> _Document section_:
Flavius Felix (died 430), sometimes erroneously called Constantius Felix, was a general of the Western Roman Empire, who reached the prominent rank of patrician before being killed probably by order of Aetius. For his consulate, in 428, he issued some consular diptychs, one of which has been preserved until modern times.

Felix served during the reign of emperors Valentinian III and Theodosius II. Between 425 (year in which he was made patricius) and 429 he served as magister utriusque militae in defense of Italy, but despite a brief mention of one of his military actions in the Notitia Dignitatum, his subordinates Bonifacius and Aetius were considered more significant in this regard. In 426 he ordered the death of Patroclus, bishop of Arelate, and of Titus, deacon in Rome. The following year he opposed Bonifacius' rebellion in Northern Africa sending some troops to this province. This force was defeated by the troops loyal to Bonifacius.

> _Dataset excerpt_:
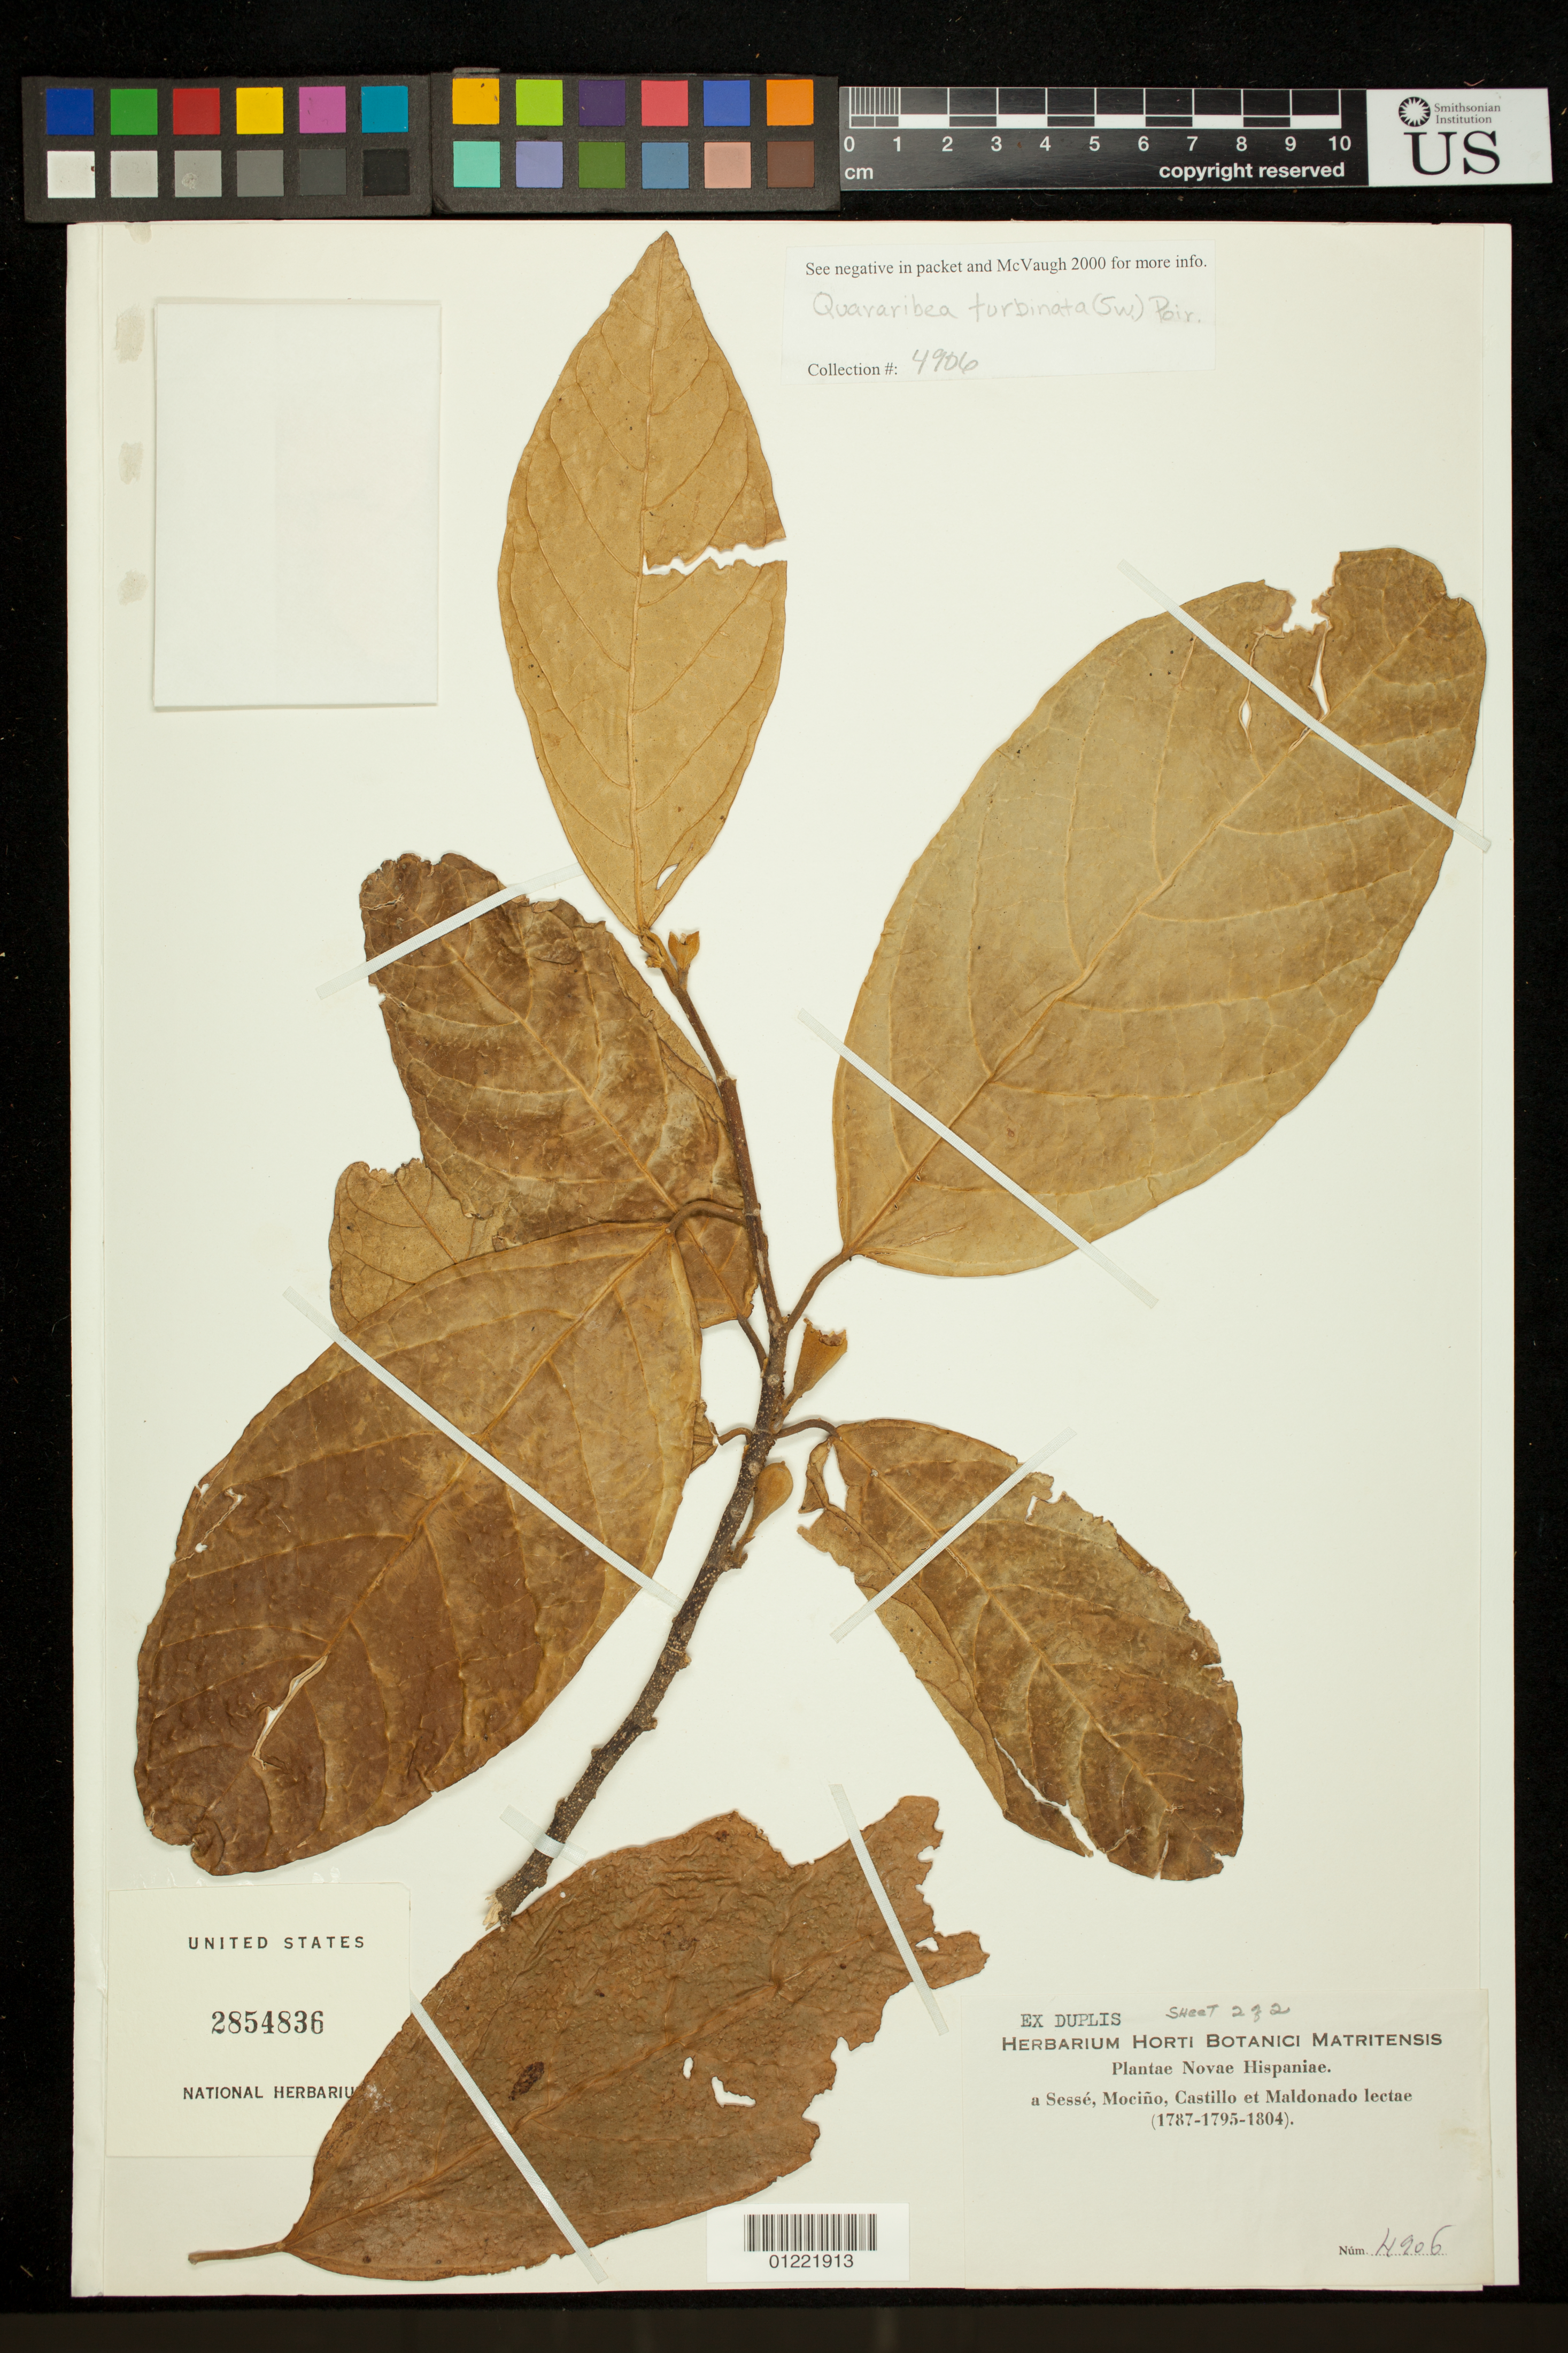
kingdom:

> _Request A_:
In the passage on Flavius Felix, in what year was he made patricius?
> _Request B_:
Continue the passage on Flavius Felix from the point where it ends.

> _Output A_:
425

> _Output B_:
In 428 he was elected consul for the West. In May 430, Felix, his wife Padusia and a deacon named Grunnitus were murdered in Basilica Ursiana in Ravenna for reasons that are not clear. Priscus suggests Felix was accused of plotting against Aetius with the emperor's mother Galla Placidia and was killed by order of Aetius himself.

His carved ivory consular diptych is notable for depicting his clothing in great detail. The diptych survived intact until the French Revolution, when the right leaf was stolen; it is now believed lost.

According to a recent reconstruction of his familial bonds, he was an ancestor of Arcadius Placidus Magnus Felix, consul in 511, and a son of Ennodius. Born about 380 he might have been the man who was the husband of a daughter (born 385) of Agricola, consul in 421 and perhaps the father of Emperor Avitus, being the parents of Magnus, consul in 460 and Felix Ennodius, proconsul in Africa in about 420 or 423.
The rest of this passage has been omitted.